Nevertheless, there is much to admire. Most of those with intellectual disability, epilepsy, or autism have lives that are much less constrained by isolation and segregation than they used to be. Many of those with attention deficit hyperactivity disorder (ADHD) are treated with compassion rather than coercion. Guideline developments have encouraged the use of interventions with evidence for value. The lessons of multiple morbidity are familiar to many, especially those working in the fields of intellectual disability.
At several points in my professional life, I have wished for a book such as this. When moving into a new sphere of clinical work, I have looked for unified accounts of the psychiatric, psychological, neurological, medical, social, and educational issues guiding clinical understanding. When starting on a new line of research enquiry, I have sought accounts that would give an appreciation of reliable knowledge together with acknowledgement of what is not yet securely known. I have therefore tried to provide introductory information about the neuropsychiatric conditions themselves, the neurological and genetic influences that can impact psychiatric presentations, and the social and personal contexts in which they unfold.
It is not, however, the book I would have written back then.
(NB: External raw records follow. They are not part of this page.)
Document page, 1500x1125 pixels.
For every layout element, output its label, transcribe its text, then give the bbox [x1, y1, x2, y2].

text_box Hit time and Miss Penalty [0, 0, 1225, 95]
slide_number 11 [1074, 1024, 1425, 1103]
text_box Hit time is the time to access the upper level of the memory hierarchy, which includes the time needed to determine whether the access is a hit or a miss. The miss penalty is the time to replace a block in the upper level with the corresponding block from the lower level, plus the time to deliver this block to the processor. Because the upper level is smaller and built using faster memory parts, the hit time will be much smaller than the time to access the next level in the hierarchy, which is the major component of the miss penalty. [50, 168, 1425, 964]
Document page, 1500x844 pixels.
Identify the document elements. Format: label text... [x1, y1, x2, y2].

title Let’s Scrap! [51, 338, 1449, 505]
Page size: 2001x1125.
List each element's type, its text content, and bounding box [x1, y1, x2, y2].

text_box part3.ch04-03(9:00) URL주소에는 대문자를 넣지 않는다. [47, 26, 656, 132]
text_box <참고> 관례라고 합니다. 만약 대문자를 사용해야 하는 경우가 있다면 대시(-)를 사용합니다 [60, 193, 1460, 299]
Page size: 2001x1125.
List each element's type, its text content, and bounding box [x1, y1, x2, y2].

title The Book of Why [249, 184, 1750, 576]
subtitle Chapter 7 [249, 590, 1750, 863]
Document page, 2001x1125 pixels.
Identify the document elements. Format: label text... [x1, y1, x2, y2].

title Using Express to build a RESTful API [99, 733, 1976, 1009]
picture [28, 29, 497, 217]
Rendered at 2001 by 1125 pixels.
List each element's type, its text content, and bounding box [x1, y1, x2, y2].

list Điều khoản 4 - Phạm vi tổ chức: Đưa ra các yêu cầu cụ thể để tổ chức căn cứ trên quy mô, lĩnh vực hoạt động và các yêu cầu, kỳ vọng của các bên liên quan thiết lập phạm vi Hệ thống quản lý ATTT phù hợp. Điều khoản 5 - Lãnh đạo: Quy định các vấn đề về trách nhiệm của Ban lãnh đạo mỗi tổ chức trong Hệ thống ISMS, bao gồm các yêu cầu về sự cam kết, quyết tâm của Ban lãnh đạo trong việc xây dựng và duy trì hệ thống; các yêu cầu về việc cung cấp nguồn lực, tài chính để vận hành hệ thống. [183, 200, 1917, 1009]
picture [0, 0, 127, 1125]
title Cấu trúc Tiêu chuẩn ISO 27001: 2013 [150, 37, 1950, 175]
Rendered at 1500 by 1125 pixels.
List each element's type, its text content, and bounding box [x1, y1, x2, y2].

Modern understanding recognizes that these neurodevelopmental disorders are complex, variable, dimensional, overlapping, and frequently coexistent. I have tried to do justice to this. The book includes short accounts of the typical development and pathology of some key functions whose alterations can underlie some forms of psychopathology. These altered functions, however, do not crystallize into currently demarcated diagnostic entities, but can be influenced by a variety of brain changes and can characterize several types of behavioural and emotional upset.